The docker-compose.yml file mounts the titan share to the container as well as maps in the syslog-ng.conf file into the container to configure the syslog-ng server to write the files the way we want it to. Basically I set it up so that it just writes the message that comes in as-is to the file and then organizes the log files in the /var/log/syslog directory by the host and container name and then divides the files up by year, month and day. It also sets the permissions to wide open (although I don't think that is necessary with the titan share). I started the docker container using docker compose and it was off to the races!

Viewing the Logs

The easiest way to view the logs is to connect to the Titan share DevOps.

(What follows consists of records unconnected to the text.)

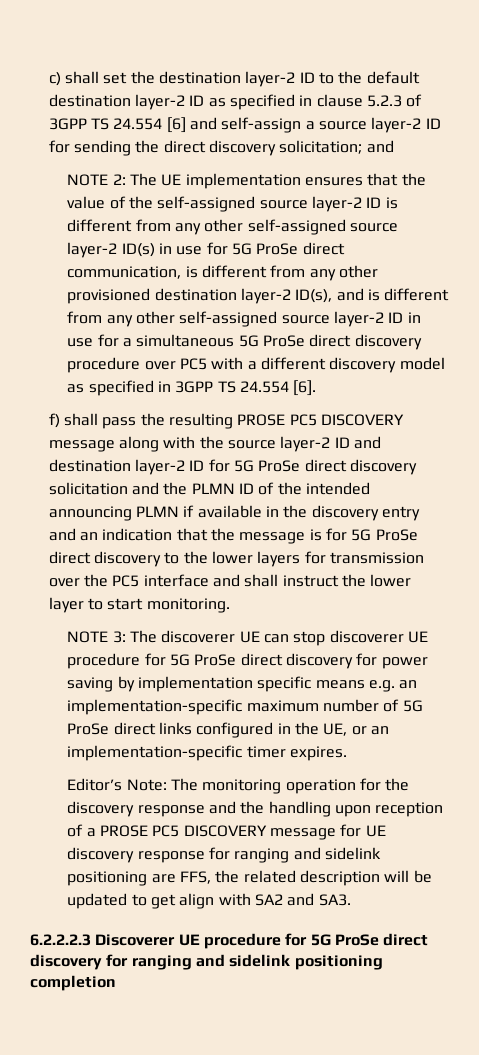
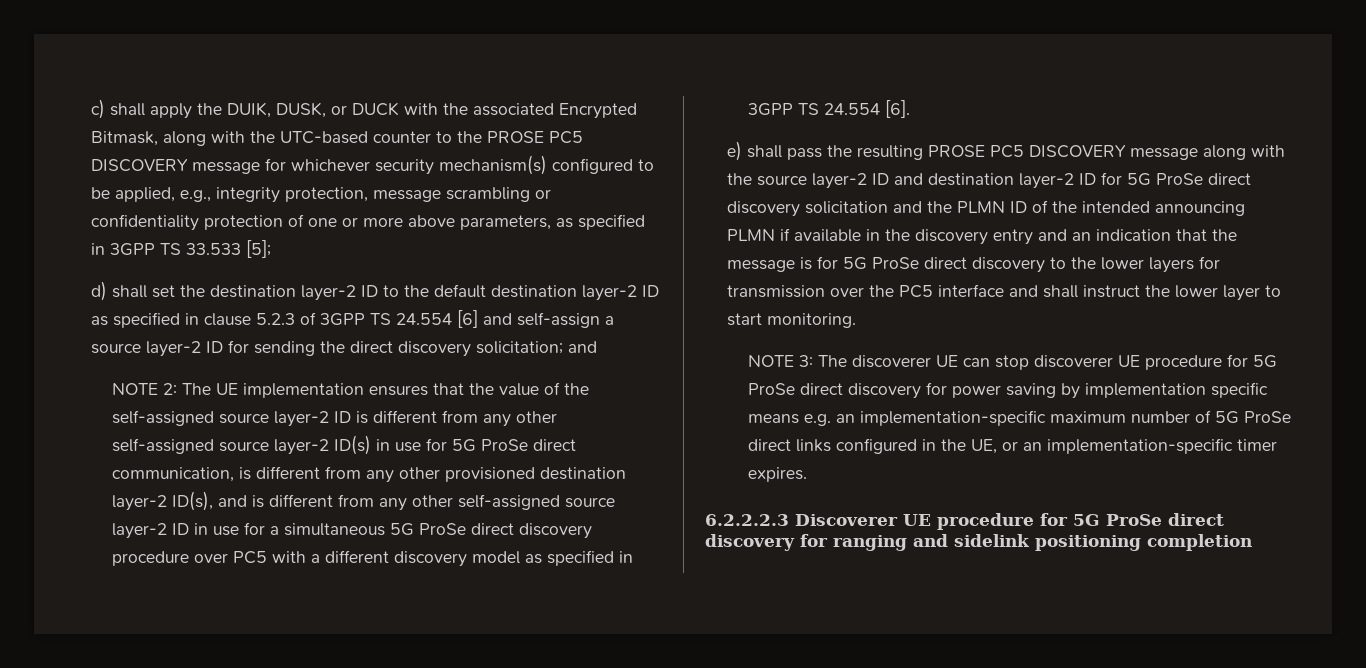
(99, 77) none -> [149,102,637,119] [90,131,583,146] [90,155,654,175] [90,187,551,203] [90,214,645,231] [90,240,271,258] [90,281,147,301] apply the DUIK, DUSK, or DUCK with the associated Encrypted Bitmask, along with the UTC-based counter to the PROSE PC5 DISCOVERY message for whichever security mechanism(s) configured to be applied, e.g., integrity protection, message scrambling or confidentiality protection of one or more above parameters, as specified in 3GPP TS 33.533 [5]; // d) shall
[48,413,60,428] f) -> [726,141,742,161] e)
[67,778,410,794] [67,801,444,817] [67,824,386,840] [67,847,381,863] [67,870,432,886] [67,893,351,909] // Editor’s Note: The monitoring operation for the discovery response and the handling upon reception of a PROSE PC5 DISCOVERY message for UE discovery response for ranging and sidelink positioning are FFS, the related description will be updated to get align with SA2 and SA3. -> (808, 474) none

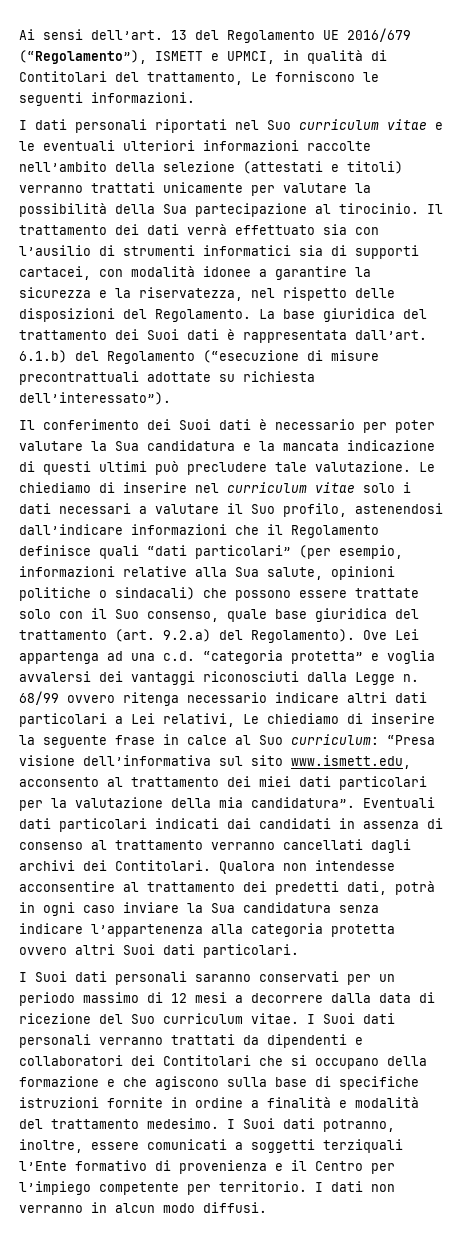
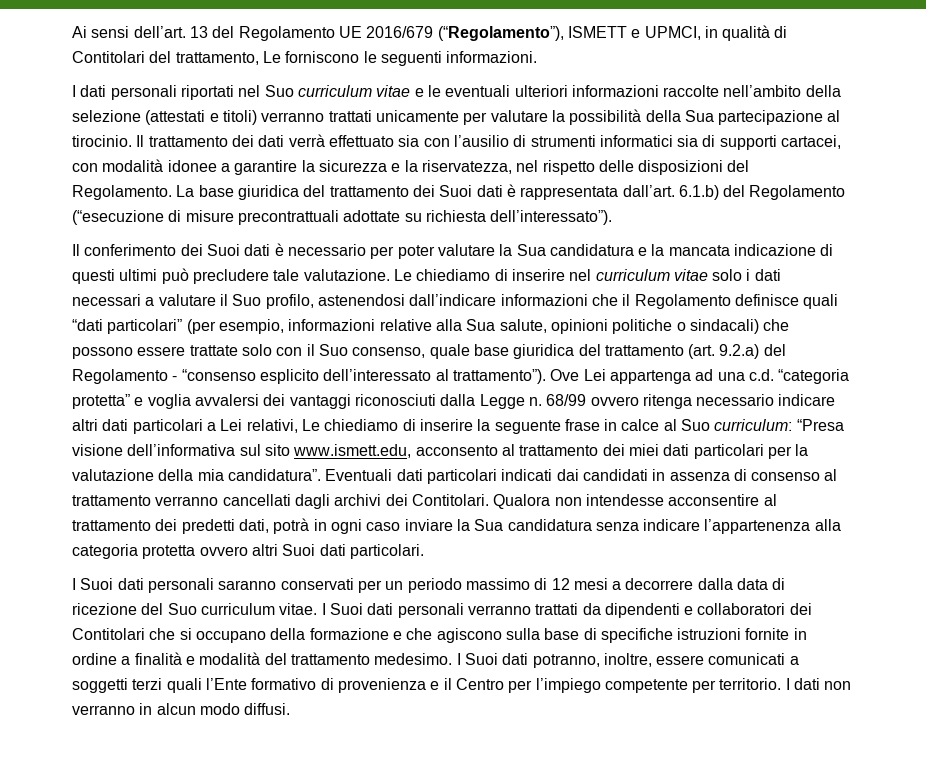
[251,629,355,643] Regolamento). -> [72,369,546,384] Regolamento - “consenso esplicito dell’interessato al trattamento”).
[323,1139,403,1153] terziquali -> [132,678,202,693] terzi quali

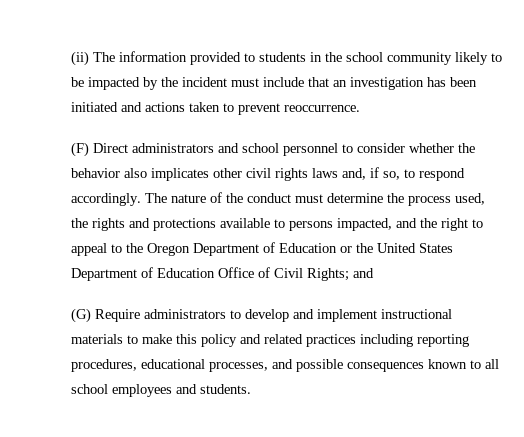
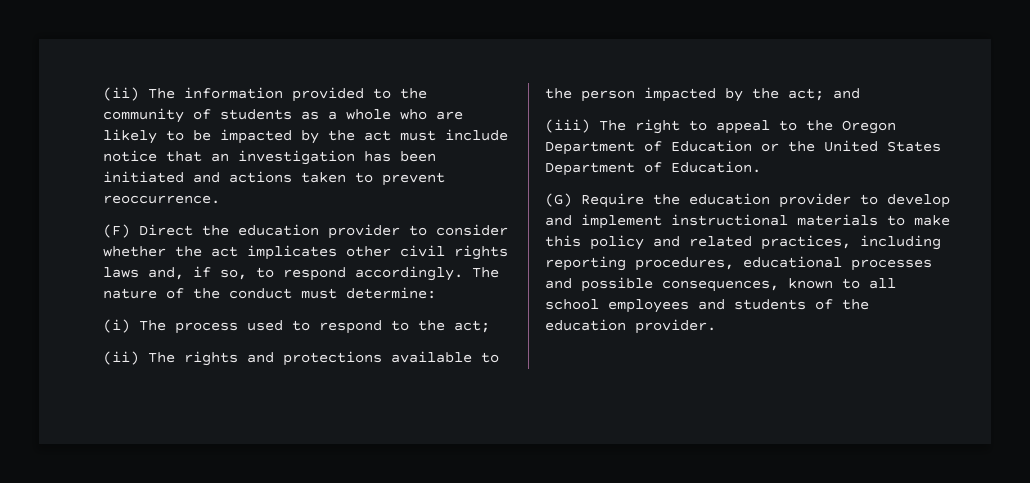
[259,52,452,65] students in the school community -> [400,88,427,99] [103,108,463,123] the community of students as a whole who are
[182,77,227,87] incident -> [364,130,391,141] act
(304, 82) none -> [103,150,157,162] notice
[132,143,338,156] administrators and school personnel -> [202,224,400,239] the education provider
[71,168,147,178] behavior also -> [211,246,238,257] act
[327,193,485,206] [71,218,88,228] determine the process used, the -> [346,287,436,299] [103,319,490,334] [103,351,175,365] determine: // (i) The process used to respond to the act; // (ii) The
[289,218,437,231] persons impacted, and the -> [545,87,860,102] [545,119,626,133] the person impacted by the act; and // (iii) The
[157,267,374,281] Education Office of Civil Rights; and -> [671,161,761,173] Education.
[144,309,226,319] administrators -> [653,193,851,208] the education provider
[306,334,356,347] practices -> [761,235,851,250] practices,
[209,362,268,372] processes, -> [851,259,932,271] processes
[347,362,424,372] consequences -> [662,280,779,292] consequences,
[200,384,251,394] students. -> [734,299,869,310] [545,319,716,334] students of the education provider.

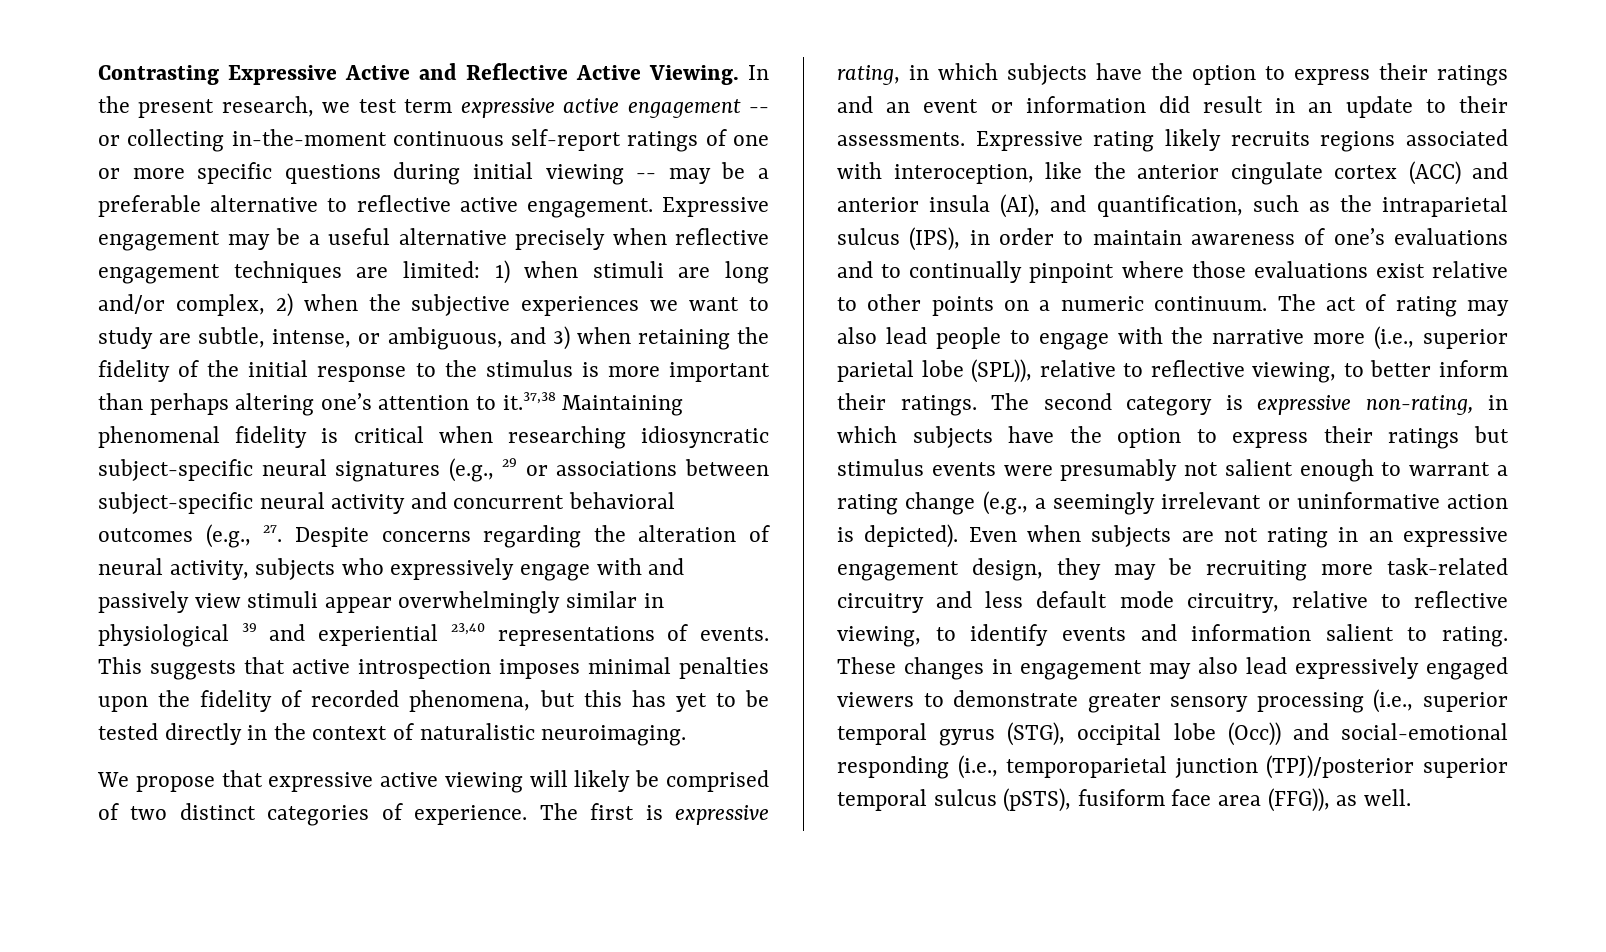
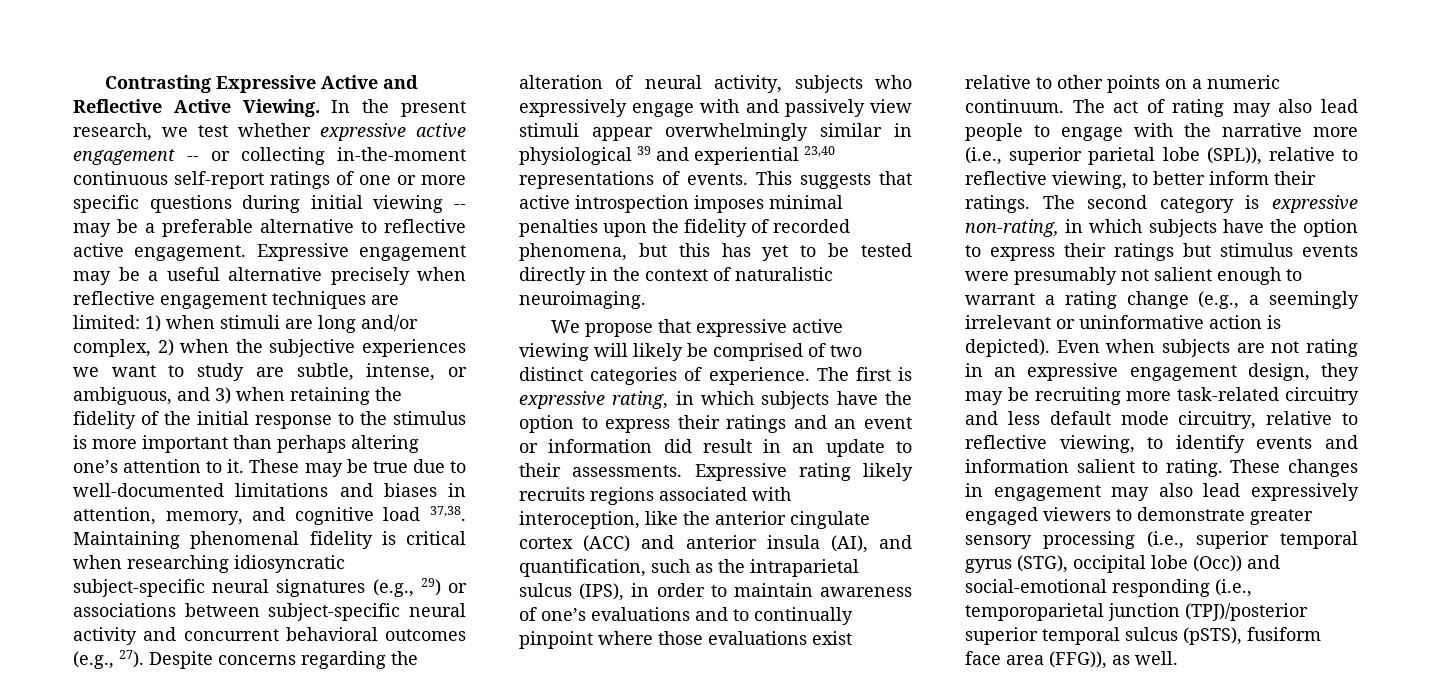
[404,99,453,113] term -> [238,123,311,137] whether
[502,392,556,410] it.37,38 -> [227,459,466,477] [73,483,466,497] [73,506,466,525] it. These may be true due to well-documented limitations and biases in attention, memory, and cognitive load 37,38.
[502,458,518,467] 29 -> [420,578,441,596] 29)
[263,525,283,542] 27. -> [119,650,144,668] 27).

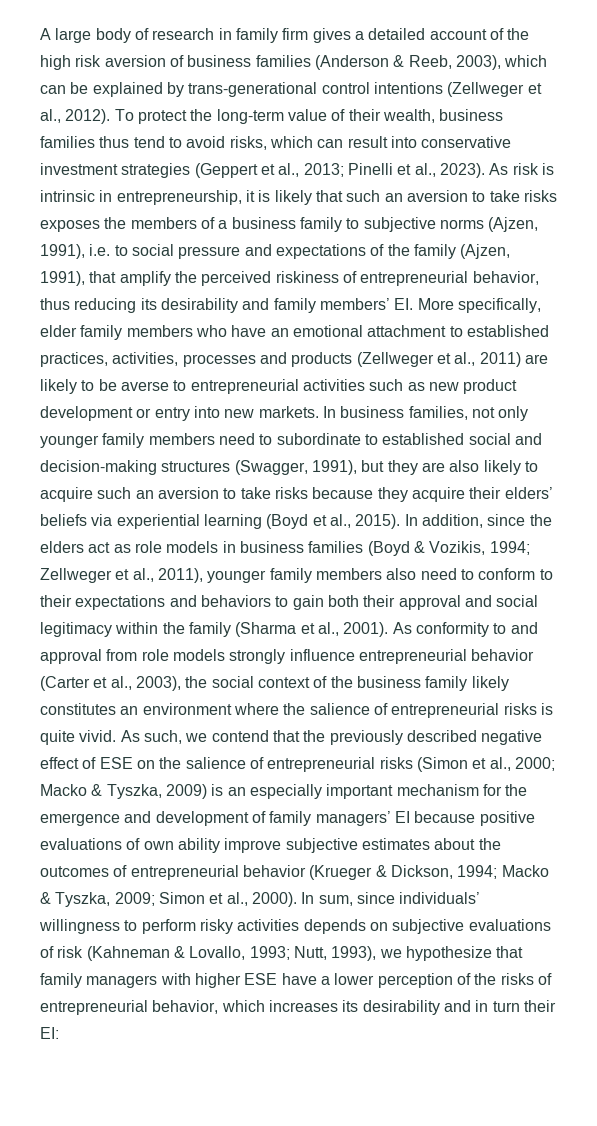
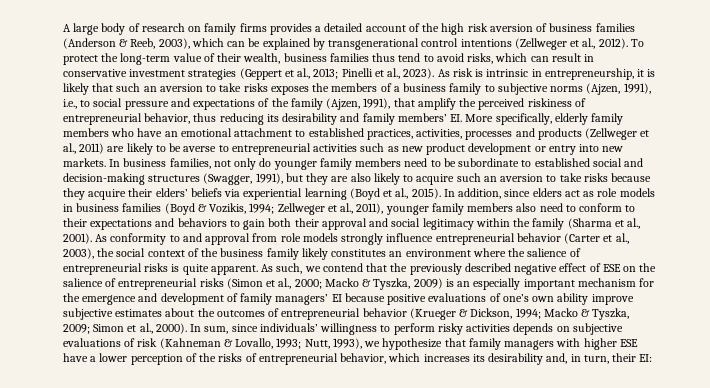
[218,28,351,43] in family firm gives -> [188,23,312,35] on family firms provides
[188,82,318,97] trans-generational -> [328,38,420,50] transgenerational
[390,136,417,148] into -> [584,54,595,62] in
[89,244,111,256] i.e. -> [63,99,77,109] i.e.,
[40,325,77,337] elder -> [554,113,588,125] elderly
(529, 413) none -> [259,158,272,167] do
(273, 439) none -> [443,158,456,167] be
[529,514,552,526] the -> (531, 193) none
[79,730,117,742] vivid. -> [210,265,258,275] apparent.
(141, 844) none -> [502,294,529,302] one’s
[443,1000,520,1012] and in turn -> [546,353,609,364] and, in turn,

It is not available through browsing (for security reasons) so you have to know the mounting point and mount it directly. The mount point is:

    smb://titan.shore.mbari.org/DevOps

In this share, you will see the logs organized by hostname (or IP address) and then by the name of the container that is generating the logs.

Configuring Docker to Use Syslog

In order for you to use the central syslog server, you need to configure the docker daemon to use syslog as the logging driver and point the it to the syslog server. As an example, here is the /etc/docker/daemon.json file from the telepresence server (telepresence.mbari.org). Note that if your server is in the DMZ, you will need to have IS put a firewall hole so that your server can get to port 514 on syslog-server.shore.mbari.org.

    {
      "log-driver": "syslog",
      "log-opts": {
        "tag": "{{.Name}}",
        "syslog-address": "tcp://syslog-server.shore.mbari.org:514"
      }
    }

You will need to restart the docker daemon and if you have containers running already, the will need to be deleted and rebuilt/restarted to get the logs to start flowing to the syslog server. Also note that docker logs will still work if you want to view the console logs from the containers.